The human brain is so unprepossessing in its appearance that it was a long time until doctors understood that it had anything to do with thinking. For centuries, that faculty was located elsewhere — the stomach, the heart. Even the liver for a while. But now, we can image the process of thinking — we can actually see the brain do it.

And so we see that thinking is a very physical thing. Physical, and electrical, too: thought is energy. Thought happens in the world of history. We do thought, just like we do other things: we walk, we eat, we scratch an itch, and we think. And yet, and yet — we know and sense that thought isn’t just like these other activities. Thought authors things. Thought creates a possibility, and sometimes that possibility comes to be. So thought authors history, as well as living in it.

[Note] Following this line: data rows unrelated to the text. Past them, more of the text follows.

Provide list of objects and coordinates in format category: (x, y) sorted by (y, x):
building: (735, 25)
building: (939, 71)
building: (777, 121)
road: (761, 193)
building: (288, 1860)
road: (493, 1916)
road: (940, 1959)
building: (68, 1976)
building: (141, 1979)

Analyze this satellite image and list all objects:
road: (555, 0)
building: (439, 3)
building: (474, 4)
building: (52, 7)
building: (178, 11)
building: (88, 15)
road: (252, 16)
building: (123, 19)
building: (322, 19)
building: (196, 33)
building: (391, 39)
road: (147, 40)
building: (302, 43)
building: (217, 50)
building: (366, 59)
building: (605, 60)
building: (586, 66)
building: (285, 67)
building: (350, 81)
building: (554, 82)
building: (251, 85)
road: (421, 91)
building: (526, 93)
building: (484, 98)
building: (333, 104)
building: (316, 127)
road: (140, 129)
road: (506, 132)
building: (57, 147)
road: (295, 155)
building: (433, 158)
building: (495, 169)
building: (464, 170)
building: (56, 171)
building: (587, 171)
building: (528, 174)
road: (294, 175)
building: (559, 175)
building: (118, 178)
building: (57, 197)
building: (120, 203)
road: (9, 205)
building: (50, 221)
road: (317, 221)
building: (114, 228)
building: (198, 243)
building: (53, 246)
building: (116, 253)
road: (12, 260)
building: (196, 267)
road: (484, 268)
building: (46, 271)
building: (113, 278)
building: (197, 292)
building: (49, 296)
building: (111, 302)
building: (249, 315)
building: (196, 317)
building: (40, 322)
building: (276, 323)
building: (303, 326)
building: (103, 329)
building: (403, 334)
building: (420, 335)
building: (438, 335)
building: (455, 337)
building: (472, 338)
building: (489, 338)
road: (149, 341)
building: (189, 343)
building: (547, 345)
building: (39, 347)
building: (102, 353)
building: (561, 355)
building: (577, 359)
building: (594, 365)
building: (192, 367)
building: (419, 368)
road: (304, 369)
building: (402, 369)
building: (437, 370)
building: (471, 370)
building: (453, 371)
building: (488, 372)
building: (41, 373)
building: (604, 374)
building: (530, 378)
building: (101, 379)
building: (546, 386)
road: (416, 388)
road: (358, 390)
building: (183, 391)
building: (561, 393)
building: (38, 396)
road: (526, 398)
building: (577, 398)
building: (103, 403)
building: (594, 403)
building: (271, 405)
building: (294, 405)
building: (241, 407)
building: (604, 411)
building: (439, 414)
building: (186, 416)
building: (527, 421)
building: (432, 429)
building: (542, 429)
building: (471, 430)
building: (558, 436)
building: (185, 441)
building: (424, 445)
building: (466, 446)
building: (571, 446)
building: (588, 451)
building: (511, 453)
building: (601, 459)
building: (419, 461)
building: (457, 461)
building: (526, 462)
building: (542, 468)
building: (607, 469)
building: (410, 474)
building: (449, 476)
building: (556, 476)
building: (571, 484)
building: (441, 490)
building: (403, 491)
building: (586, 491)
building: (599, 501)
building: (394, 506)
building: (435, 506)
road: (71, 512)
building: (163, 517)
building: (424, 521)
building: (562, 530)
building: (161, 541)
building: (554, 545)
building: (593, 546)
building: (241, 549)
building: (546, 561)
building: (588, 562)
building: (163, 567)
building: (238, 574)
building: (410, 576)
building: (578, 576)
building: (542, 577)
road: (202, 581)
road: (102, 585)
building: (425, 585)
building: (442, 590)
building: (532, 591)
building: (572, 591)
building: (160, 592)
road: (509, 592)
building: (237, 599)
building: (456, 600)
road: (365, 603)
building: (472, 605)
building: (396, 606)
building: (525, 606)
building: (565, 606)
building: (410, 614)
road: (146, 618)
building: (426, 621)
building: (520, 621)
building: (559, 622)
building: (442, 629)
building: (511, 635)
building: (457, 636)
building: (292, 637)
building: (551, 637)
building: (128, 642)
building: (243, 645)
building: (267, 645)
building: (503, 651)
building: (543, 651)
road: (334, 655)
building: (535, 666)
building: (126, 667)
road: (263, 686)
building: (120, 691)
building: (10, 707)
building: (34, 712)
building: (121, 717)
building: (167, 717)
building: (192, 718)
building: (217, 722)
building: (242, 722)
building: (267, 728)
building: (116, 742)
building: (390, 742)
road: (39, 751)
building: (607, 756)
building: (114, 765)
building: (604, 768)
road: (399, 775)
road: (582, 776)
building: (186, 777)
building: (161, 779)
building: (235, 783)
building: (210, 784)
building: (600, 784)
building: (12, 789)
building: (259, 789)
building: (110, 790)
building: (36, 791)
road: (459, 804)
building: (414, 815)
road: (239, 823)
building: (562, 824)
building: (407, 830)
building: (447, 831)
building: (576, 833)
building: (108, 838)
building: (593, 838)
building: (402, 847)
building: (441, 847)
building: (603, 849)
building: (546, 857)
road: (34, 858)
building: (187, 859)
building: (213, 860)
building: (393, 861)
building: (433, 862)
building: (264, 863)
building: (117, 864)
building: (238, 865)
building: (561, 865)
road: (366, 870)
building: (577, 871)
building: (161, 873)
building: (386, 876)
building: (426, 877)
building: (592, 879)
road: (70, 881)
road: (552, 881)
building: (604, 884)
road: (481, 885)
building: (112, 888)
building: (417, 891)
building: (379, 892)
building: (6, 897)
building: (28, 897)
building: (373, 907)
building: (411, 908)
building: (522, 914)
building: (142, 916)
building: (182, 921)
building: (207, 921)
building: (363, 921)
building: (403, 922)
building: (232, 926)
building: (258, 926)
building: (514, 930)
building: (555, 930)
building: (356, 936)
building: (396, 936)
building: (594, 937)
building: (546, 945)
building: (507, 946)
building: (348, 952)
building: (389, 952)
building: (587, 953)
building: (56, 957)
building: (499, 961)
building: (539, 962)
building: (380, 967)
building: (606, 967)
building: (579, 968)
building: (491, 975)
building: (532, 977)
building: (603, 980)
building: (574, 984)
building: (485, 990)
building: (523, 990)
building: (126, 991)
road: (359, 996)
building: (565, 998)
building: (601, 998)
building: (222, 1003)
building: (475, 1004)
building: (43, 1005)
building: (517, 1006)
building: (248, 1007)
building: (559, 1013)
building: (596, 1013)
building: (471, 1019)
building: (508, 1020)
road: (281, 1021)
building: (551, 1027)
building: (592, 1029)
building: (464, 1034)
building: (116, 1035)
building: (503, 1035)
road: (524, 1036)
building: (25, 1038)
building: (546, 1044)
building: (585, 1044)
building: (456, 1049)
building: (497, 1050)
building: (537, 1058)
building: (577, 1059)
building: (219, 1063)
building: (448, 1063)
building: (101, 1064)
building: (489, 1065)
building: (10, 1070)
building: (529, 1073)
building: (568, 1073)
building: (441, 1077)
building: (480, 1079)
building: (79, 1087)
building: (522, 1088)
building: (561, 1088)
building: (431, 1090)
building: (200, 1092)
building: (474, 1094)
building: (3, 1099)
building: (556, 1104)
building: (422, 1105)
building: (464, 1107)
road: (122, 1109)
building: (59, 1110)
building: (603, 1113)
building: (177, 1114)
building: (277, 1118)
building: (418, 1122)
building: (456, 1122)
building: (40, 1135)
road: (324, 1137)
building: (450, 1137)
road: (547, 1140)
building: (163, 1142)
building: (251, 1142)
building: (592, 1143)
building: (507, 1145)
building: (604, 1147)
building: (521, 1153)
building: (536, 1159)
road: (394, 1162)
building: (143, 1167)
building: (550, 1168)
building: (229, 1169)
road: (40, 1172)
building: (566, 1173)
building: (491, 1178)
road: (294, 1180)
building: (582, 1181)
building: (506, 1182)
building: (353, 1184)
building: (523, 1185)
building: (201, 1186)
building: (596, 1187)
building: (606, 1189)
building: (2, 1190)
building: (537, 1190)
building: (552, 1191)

Peter blurts out his confession: his friend Jesus is really the Messiah! Other ideas about Jesus have surfaced already — maybe he is Elijah, or John the Baptist, or maybe Jeremiah. These opinions are based on evidence, at least as far as their authors are concerned: to them, at least, they make some sense. But these ideas do not come to be. This is the one that works its way from spirit through the flesh and blood an unlikely miracle of thought into a spoken word that lands dead center on the truth.

The things we know are more numerous than they used to be. They’re growing in number all the time; we get smarter and smarter. For each of us, though, thought authors something that needs our flesh and blood in order to come to be. It must somehow be applied. Someone must watch and receive the gift that thought authors, whatever it might be.

May we all, as children of the living God, receive the gift of God’s abundant mercy and grace to live, to truly find life and proclaim with all of our being that Jesus is the Son of the Living God. Amen.